**Task details**
Transcribe the entries exactly. Omit the pictures.
[Start of Attachment]
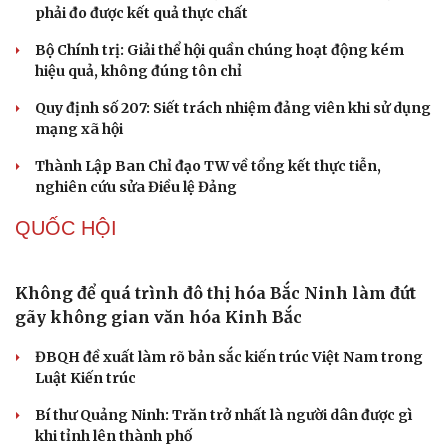
Thành tựu nhân quyền ở Việt Nam: Sự thật được
chứng minh qua những số liệu cụ thể
Thực tiễn vận hành chính quyền ba cấp bác bỏ mọi luận
điệu xuyên tạc
Thủ đoạn xuyên tạc mới trên không gian mạng thời AI
Tự cảnh giác trước tâm lý đám đông khi dùng mạng xã
hội
Khi mạng xã hội thành nơi phán xử
XÂY DỰNG, CHỈNH ĐỐN ĐẢNG
Đảng ủy các cơ quan Đảng Trung ương xây dựng
phần mềm đánh giá cán bộ theo KPI
Đồng chí Trần Cẩm Tú: Bộ chỉ số đánh giá công việc
phải đo được kết quả thực chất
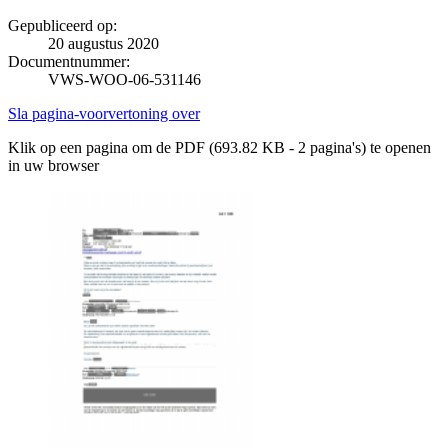
Gepubliceerd op:
20 augustus 2020
Documentnummer:
VWS-WOO-06-531146
Sla pagina-voorvertoning over
Klik op een pagina om de PDF (693.82 KB - 2 pagina's) te openen
in uw browser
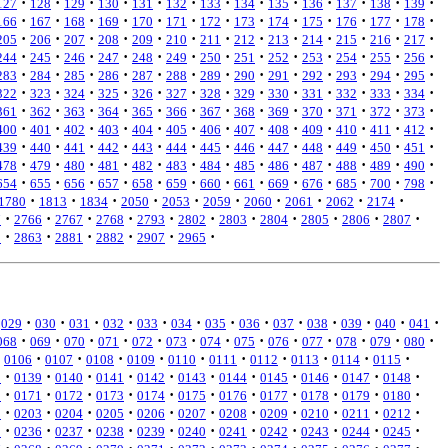
·
·
·
·
·
·
·
·
·
·
·
·
·
127
128
129
130
131
132
133
134
135
136
137
138
139
·
·
·
·
·
·
·
·
·
·
·
·
·
166
167
168
169
170
171
172
173
174
175
176
177
178
·
·
·
·
·
·
·
·
·
·
·
·
·
205
206
207
208
209
210
211
212
213
214
215
216
217
·
·
·
·
·
·
·
·
·
·
·
·
·
244
245
246
247
248
249
250
251
252
253
254
255
256
·
·
·
·
·
·
·
·
·
·
·
·
·
283
284
285
286
287
288
289
290
291
292
293
294
295
·
·
·
·
·
·
·
·
·
·
·
·
·
322
323
324
325
326
327
328
329
330
331
332
333
334
·
·
·
·
·
·
·
·
·
·
·
·
·
361
362
363
364
365
366
367
368
369
370
371
372
373
·
·
·
·
·
·
·
·
·
·
·
·
·
400
401
402
403
404
405
406
407
408
409
410
411
412
·
·
·
·
·
·
·
·
·
·
·
·
·
439
440
441
442
443
444
445
446
447
448
449
450
451
·
·
·
·
·
·
·
·
·
·
·
·
·
478
479
480
481
482
483
484
485
486
487
488
489
490
·
·
·
·
·
·
·
·
·
·
·
·
·
654
655
656
657
658
659
660
661
669
676
685
700
798
·
·
·
·
·
·
·
·
·
·
1780
1813
1834
2050
2053
2059
2060
2061
2062
2174
·
·
·
·
·
·
·
·
·
·
·
7
2766
2767
2768
2793
2802
2803
2804
2805
2806
2807
·
·
·
·
·
·
2
2863
2881
2882
2907
2965
·
·
·
·
·
·
·
·
·
·
·
·
·
029
030
031
032
033
034
035
036
037
038
039
040
041
·
·
·
·
·
·
·
·
·
·
·
·
·
068
069
070
071
072
073
074
075
076
077
078
079
080
·
·
·
·
·
·
·
·
·
·
0106
0107
0108
0109
0110
0111
0112
0113
0114
0115
·
·
·
·
·
·
·
·
·
·
·
8
0139
0140
0141
0142
0143
0144
0145
0146
0147
0148
·
·
·
·
·
·
·
·
·
·
·
0
0171
0172
0173
0174
0175
0176
0177
0178
0179
0180
·
·
·
·
·
·
·
·
·
·
·
2
0203
0204
0205
0206
0207
0208
0209
0210
0211
0212
·
·
·
·
·
·
·
·
·
·
·
5
0236
0237
0238
0239
0240
0241
0242
0243
0244
0245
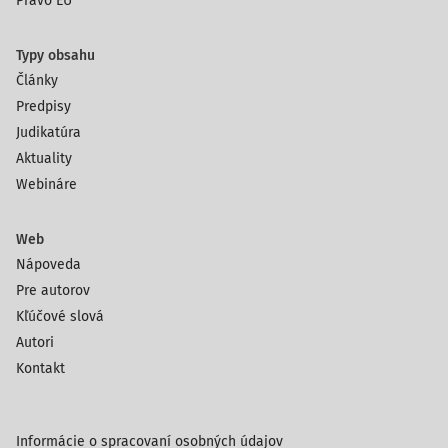
Právo EÚ
Typy obsahu
Články
Predpisy
Judikatúra
Aktuality
Webináre
Web
Nápoveda
Pre autorov
Kľúčové slová
Autori
Kontakt
Informácie o spracovaní osobných údajov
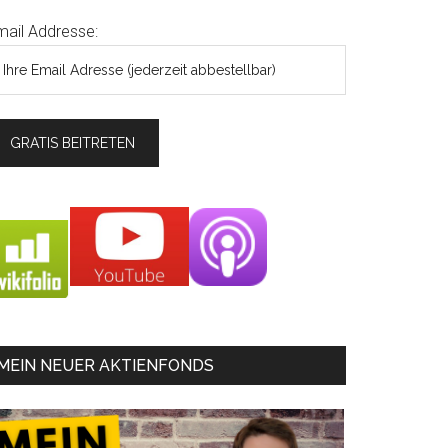
mail Addresse:
MEIN NEUER AKTIENFONDS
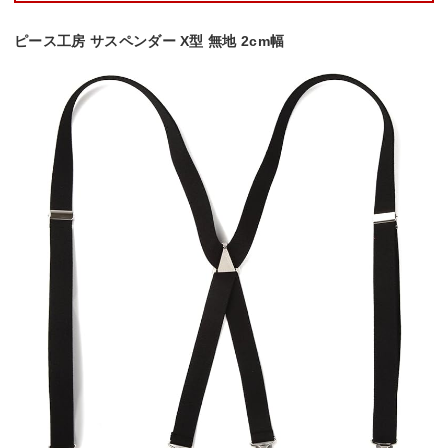
ピース工房 サスペンダー X型 無地 2cm幅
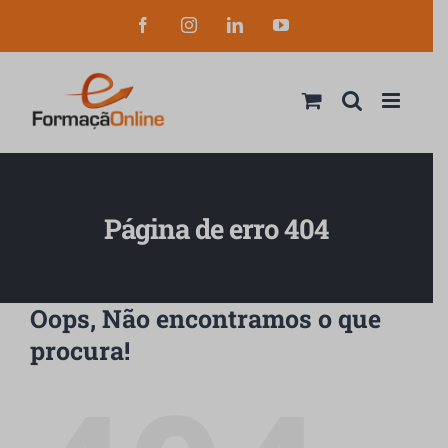
Skip
Facebook
Instagram
LinkedIn
YouTube
to
content
Página de erro 404
Oops, Não encontramos o que
procura!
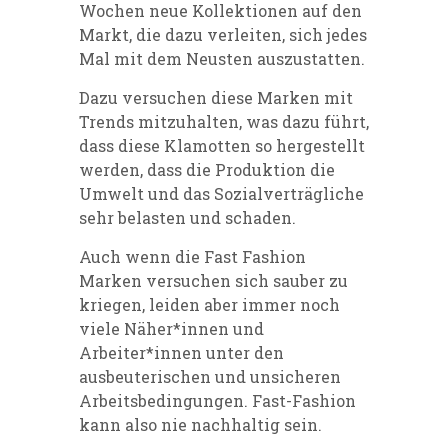
Wochen neue Kollektionen auf den
Markt, die dazu verleiten, sich jedes
Mal mit dem Neusten auszustatten.
Dazu versuchen diese Marken mit
Trends mitzuhalten, was dazu führt,
dass diese Klamotten so hergestellt
werden, dass die Produktion die
Umwelt und das Sozialverträgliche
sehr belasten und schaden.
Auch wenn die Fast Fashion
Marken versuchen sich sauber zu
kriegen, leiden aber immer noch
viele Näher*innen und
Arbeiter*innen unter den
ausbeuterischen und unsicheren
Arbeitsbedingungen. Fast-Fashion
kann also nie nachhaltig sein.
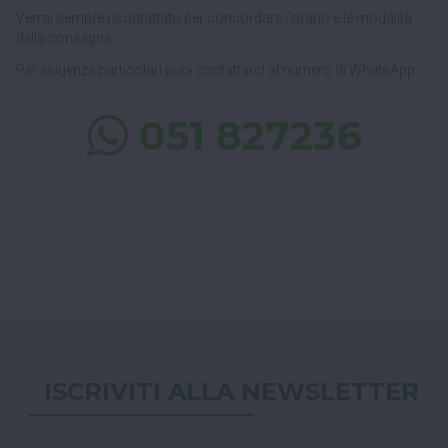
Verrai sempre ricontattato per concordare l'orario e le modalità
della consegna.
Per esigenze particolari puoi contattarci al numero di WhatsApp
051 827236
ISCRIVITI ALLA NEWSLETTER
[End of Attachment]
**The completed task**
Thành tựu nhân quyền ở Việt Nam: Sự thật được
chứng minh qua những số liệu cụ thể
Thực tiễn vận hành chính quyền ba cấp bác bỏ mọi luận
điệu xuyên tạc
Thủ đoạn xuyên tạc mới trên không gian mạng thời AI
Tự cảnh giác trước tâm lý đám đông khi dùng mạng xã
hội
Khi mạng xã hội thành nơi phán xử
XÂY DỰNG, CHỈNH ĐỐN ĐẢNG
Đảng ủy các cơ quan Đảng Trung ương xây dựng
phần mềm đánh giá cán bộ theo KPI
Đồng chí Trần Cẩm Tú: Bộ chỉ số đánh giá công việc
phải đo được kết quả thực chất
Gepubliceerd op:
20 augustus 2020
Documentnummer:
VWS-WOO-06-531146
Sla pagina-voorvertoning over
Klik op een pagina om de PDF (693.82 KB - 2 pagina's) te openen
in uw browser
·
·
·
·
·
·
·
·
·
·
·
·
·
127
128
129
130
131
132
133
134
135
136
137
138
139
·
·
·
·
·
·
·
·
·
·
·
·
·
166
167
168
169
170
171
172
173
174
175
176
177
178
·
·
·
·
·
·
·
·
·
·
·
·
·
205
206
207
208
209
210
211
212
213
214
215
216
217
·
·
·
·
·
·
·
·
·
·
·
·
·
244
245
246
247
248
249
250
251
252
253
254
255
256
·
·
·
·
·
·
·
·
·
·
·
·
·
283
284
285
286
287
288
289
290
291
292
293
294
295
·
·
·
·
·
·
·
·
·
·
·
·
·
322
323
324
325
326
327
328
329
330
331
332
333
334
·
·
·
·
·
·
·
·
·
·
·
·
·
361
362
363
364
365
366
367
368
369
370
371
372
373
·
·
·
·
·
·
·
·
·
·
·
·
·
400
401
402
403
404
405
406
407
408
409
410
411
412
·
·
·
·
·
·
·
·
·
·
·
·
·
439
440
441
442
443
444
445
446
447
448
449
450
451
·
·
·
·
·
·
·
·
·
·
·
·
·
478
479
480
481
482
483
484
485
486
487
488
489
490
·
·
·
·
·
·
·
·
·
·
·
·
·
654
655
656
657
658
659
660
661
669
676
685
700
798
·
·
·
·
·
·
·
·
·
·
1780
1813
1834
2050
2053
2059
2060
2061
2062
2174
·
·
·
·
·
·
·
·
·
·
·
7
2766
2767
2768
2793
2802
2803
2804
2805
2806
2807
·
·
·
·
·
·
2
2863
2881
2882
2907
2965
·
·
·
·
·
·
·
·
·
·
·
·
·
029
030
031
032
033
034
035
036
037
038
039
040
041
·
·
·
·
·
·
·
·
·
·
·
·
·
068
069
070
071
072
073
074
075
076
077
078
079
080
·
·
·
·
·
·
·
·
·
·
0106
0107
0108
0109
0110
0111
0112
0113
0114
0115
·
·
·
·
·
·
·
·
·
·
·
8
0139
0140
0141
0142
0143
0144
0145
0146
0147
0148
·
·
·
·
·
·
·
·
·
·
·
0
0171
0172
0173
0174
0175
0176
0177
0178
0179
0180
·
·
·
·
·
·
·
·
·
·
·
2
0203
0204
0205
0206
0207
0208
0209
0210
0211
0212
·
·
·
·
·
·
·
·
·
·
·
5
0236
0237
0238
0239
0240
0241
0242
0243
0244
0245
Právo EÚ
Typy obsahu
Články
Predpisy
Judikatúra
Aktuality
Webináre
Web
Nápoveda
Pre autorov
Kľúčové slová
Autori
Kontakt
Informácie o spracovaní osobných údajov
mail Addresse:
MEIN NEUER AKTIENFONDS
ピース工房 サスペンダー X型 無地 2cm幅
Skip
Facebook
Instagram
LinkedIn
YouTube
to
content
Página de erro 404
Oops, Não encontramos o que
procura!
Wochen neue Kollektionen auf den
Markt, die dazu verleiten, sich jedes
Mal mit dem Neusten auszustatten.
Dazu versuchen diese Marken mit
Trends mitzuhalten, was dazu führt,
dass diese Klamotten so hergestellt
werden, dass die Produktion die
Umwelt und das Sozialverträgliche
sehr belasten und schaden.
Auch wenn die Fast Fashion
Marken versuchen sich sauber zu
kriegen, leiden aber immer noch
viele Näher*innen und
Arbeiter*innen unter den
ausbeuterischen und unsicheren
Arbeitsbedingungen. Fast-Fashion
kann also nie nachhaltig sein.
Verrai sempre ricontattato per concordare l'orario e le modalità
della consegna.
Per esigenze particolari puoi contattarci al numero di WhatsApp
051 827236
ISCRIVITI ALLA NEWSLETTER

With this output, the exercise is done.